Abbiamo chiesto al nostro Stefano Battara di raccontarci i suoi momenti molto personali in cui sono racchiusi l'amore e la passione per i Mastini. Ecco il suo racconto.
Partii per le final four di Coppa Italia del gennaio 2020 a Merano per accompagnare due amici che dovevano seguirle per lavoro e non sapevo quasi nulla di questo sport. Mi dissi: perché no? In fondo per me era una gita enogastronomica, anche se non proprio fuori porta, con una partita da vedere. Beh... ne rimasi folgorato e mi si aprì un nuovo mondo.
Di sport ne ho visto tanto a Varese tra basket e calcio, nulla del genere però. Mi piacque così tanto che oggi parlo con i giocatori, ho i loro contatti, se capita ci bevo assieme una birra, a volte mi dedicano un gol ma è pure accaduto che qualcuno di loro vivesse a casa mia.
L’hockey è uno sport a sé. Nulla a che vedere con il calcio fatto di primedonne inavvicinabili o con la puzza sotto il naso, né con il basket di stranieri spesso lontani anni luce dalla capacità di entrare in sintonia con le nostre abitudini e la nostra quotidianità.
L’hockey è fatto di ragazzi e uomini come la maggior parte di noi, umili e disponibili, che vanno a lavorare tutti i giorni e sanno bene cosa vuol dire fare i sacrifici, uomini veri con i quali confrontarsi su tutto, magari anche a muso duro dopo aver bevuto qualche birretta, ma leali e schietti che non conoscono parole come convenienza, opportunismo o tradimento. Uomini che morirebbero per qualunque loro compagno di squadra, sul ghiaccio come nella vita, e riconoscenti nei confronti dei tifosi come in nessun altro sport.
Con loro possiamo permetterci di non essere pettinati e composti, con loro ho mangiato pizze tagliate con le mani al freddo di notte fuori dal palaghiaccio di Como bevendo la “benzina” di Juri, con loro sono felice.
Questi sono ormai i miei Mastini e guai a chi osa toccarmeli.
Cambieranno i giocatori e e i dirigenti ma i Mastini saranno per sempre.
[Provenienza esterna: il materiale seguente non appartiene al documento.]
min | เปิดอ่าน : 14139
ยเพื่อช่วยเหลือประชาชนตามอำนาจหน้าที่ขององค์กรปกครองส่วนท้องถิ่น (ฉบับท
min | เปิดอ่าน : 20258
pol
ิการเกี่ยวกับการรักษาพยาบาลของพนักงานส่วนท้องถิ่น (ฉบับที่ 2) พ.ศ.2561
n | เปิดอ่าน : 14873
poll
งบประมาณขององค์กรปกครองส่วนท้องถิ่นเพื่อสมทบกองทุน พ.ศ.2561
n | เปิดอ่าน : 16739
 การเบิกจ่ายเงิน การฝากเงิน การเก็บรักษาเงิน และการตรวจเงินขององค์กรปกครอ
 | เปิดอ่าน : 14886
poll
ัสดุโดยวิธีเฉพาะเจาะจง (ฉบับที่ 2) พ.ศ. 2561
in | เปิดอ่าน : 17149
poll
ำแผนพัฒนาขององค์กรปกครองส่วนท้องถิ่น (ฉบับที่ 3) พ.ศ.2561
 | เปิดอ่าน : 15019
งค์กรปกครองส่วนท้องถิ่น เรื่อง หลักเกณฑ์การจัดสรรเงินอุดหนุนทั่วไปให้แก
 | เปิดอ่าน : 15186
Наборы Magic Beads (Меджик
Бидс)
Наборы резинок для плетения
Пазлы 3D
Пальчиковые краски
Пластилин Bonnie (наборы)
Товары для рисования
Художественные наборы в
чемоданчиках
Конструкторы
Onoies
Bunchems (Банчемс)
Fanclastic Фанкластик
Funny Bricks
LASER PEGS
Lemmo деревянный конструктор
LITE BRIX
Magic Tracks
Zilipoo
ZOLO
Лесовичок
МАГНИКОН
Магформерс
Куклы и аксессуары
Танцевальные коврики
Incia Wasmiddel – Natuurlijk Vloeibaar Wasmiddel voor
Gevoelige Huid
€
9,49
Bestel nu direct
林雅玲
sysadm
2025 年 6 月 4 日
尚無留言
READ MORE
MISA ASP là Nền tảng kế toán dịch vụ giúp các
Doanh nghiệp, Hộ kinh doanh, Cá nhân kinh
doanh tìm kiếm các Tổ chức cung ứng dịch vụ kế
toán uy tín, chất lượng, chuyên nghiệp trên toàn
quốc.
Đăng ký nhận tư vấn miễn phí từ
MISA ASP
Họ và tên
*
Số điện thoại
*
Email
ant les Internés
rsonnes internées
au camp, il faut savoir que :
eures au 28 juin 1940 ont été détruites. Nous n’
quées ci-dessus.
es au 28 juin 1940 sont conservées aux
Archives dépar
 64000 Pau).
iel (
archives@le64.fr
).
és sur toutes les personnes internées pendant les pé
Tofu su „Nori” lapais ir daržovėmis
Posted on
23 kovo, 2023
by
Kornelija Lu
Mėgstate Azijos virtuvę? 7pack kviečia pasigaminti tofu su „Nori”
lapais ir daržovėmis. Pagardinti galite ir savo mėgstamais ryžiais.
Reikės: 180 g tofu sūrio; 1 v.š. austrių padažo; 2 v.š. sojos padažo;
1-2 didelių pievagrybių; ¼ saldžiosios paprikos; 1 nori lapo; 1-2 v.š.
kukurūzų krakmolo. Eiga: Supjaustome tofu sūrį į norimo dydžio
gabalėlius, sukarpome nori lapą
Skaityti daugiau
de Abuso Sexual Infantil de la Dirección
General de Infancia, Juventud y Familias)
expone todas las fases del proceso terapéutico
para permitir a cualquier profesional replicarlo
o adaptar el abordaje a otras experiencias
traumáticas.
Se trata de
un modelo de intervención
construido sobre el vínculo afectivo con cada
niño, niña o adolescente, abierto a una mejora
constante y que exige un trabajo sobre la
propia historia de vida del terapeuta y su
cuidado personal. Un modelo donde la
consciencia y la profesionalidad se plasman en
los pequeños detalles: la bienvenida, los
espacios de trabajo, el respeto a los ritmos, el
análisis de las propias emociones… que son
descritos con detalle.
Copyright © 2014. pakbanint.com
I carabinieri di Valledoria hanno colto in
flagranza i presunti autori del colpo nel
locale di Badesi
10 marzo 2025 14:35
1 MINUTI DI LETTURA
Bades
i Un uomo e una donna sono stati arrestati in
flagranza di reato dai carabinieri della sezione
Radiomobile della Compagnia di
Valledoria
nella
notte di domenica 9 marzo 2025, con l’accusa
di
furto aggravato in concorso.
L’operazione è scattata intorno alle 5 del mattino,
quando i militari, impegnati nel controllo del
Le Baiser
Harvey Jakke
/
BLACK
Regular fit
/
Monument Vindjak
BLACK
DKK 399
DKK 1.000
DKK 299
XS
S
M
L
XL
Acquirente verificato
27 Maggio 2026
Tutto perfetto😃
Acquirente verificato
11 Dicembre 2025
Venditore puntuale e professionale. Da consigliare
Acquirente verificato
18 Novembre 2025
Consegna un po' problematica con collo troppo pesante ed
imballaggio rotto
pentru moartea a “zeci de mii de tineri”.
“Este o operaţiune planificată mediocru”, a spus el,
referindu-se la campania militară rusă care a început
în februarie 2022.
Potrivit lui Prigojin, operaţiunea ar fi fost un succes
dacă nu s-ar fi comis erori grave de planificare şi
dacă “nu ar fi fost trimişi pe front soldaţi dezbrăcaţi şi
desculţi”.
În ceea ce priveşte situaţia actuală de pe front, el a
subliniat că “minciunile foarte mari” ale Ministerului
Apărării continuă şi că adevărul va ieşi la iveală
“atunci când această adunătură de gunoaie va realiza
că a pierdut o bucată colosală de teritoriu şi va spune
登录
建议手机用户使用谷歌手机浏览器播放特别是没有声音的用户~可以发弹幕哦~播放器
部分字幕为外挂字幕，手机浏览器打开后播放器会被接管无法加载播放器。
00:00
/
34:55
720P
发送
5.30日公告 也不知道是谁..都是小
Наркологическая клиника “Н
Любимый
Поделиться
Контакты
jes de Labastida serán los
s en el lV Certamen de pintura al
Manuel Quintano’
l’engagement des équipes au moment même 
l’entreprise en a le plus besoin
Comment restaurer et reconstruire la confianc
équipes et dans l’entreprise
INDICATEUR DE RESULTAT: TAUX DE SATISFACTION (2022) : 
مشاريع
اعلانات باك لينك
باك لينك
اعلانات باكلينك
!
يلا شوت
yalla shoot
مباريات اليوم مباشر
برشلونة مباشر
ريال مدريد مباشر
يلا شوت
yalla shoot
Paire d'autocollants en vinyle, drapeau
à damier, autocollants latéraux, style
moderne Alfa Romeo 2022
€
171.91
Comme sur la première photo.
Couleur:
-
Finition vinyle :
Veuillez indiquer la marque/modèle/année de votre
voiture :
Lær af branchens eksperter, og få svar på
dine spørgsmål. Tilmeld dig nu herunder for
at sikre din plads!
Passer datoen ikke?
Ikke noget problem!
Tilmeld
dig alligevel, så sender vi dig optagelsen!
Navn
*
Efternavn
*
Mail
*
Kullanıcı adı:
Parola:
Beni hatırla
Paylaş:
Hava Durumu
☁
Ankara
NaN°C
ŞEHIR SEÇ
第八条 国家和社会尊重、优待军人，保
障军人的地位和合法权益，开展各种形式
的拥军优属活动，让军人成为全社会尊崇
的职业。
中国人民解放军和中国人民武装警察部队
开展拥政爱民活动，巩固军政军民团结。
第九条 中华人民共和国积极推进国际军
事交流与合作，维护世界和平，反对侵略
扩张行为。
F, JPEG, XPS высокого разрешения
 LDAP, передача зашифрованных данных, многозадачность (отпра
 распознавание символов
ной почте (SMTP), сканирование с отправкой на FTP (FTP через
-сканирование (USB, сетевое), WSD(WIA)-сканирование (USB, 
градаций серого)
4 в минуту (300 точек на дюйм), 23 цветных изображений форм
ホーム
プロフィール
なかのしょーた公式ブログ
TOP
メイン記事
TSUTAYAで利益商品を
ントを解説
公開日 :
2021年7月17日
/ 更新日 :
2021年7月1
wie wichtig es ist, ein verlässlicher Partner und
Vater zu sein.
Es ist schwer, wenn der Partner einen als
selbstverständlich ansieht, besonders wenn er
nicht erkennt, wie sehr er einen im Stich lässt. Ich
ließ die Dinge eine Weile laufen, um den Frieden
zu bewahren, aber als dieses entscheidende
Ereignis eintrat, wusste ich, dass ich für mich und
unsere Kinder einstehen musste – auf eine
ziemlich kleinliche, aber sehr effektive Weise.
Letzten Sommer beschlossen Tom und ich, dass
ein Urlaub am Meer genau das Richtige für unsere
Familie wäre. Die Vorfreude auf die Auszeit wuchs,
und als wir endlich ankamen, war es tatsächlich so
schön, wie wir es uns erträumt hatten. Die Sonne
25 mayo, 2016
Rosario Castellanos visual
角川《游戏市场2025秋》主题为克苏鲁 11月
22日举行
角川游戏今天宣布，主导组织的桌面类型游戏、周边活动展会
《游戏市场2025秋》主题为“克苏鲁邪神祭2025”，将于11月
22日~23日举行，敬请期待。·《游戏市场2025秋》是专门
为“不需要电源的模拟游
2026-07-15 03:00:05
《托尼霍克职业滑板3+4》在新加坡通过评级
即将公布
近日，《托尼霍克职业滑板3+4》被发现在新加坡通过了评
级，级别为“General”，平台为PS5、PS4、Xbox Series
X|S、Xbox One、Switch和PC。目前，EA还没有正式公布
Ps - 1: proprio dopo la sconfitta di Merano, quando arrivammo a 1 millimetro dall'impresa di Davide contro Golia, capii che quella squadra e quei colori ci avrebbero dato un futuro di enormi soddisfazioni. Nel dopo gara ricordo chiaramente l’orgoglio di chi aveva dato tutto e non aveva vinto: è in quell’occasione che nacque la consapevolezza di ciò che siamo oggi, di chi si è andato a prendere campionato e Coppa Italia contro ogni pronostico e sogna di farlo ancora.
Ps - 2: ricordo con affetto ed emozione l’abbraccio di Andrea Vanetti in lacrime al suo papà al quale ripeteva come un disco rotto: "Ce l’ho fatta papà, te l’avevo promesso tanti anni fa che avrei riportato la Coppa a Varese e l’ho fatto da capitano". Momenti indimenticabili. Come quello vissuto nello spogliatoio, dove ho avuto l’onore di bere birra dalla coppa appena vinta passatami da Raimondi, Piroso, Schina e dagli altri che mi dicevano: “C...o, sei sempre in mezzo… adesso bevi con noi”. Ora vorrei solo bere ancora con voi da quella Coppa, ragazzi.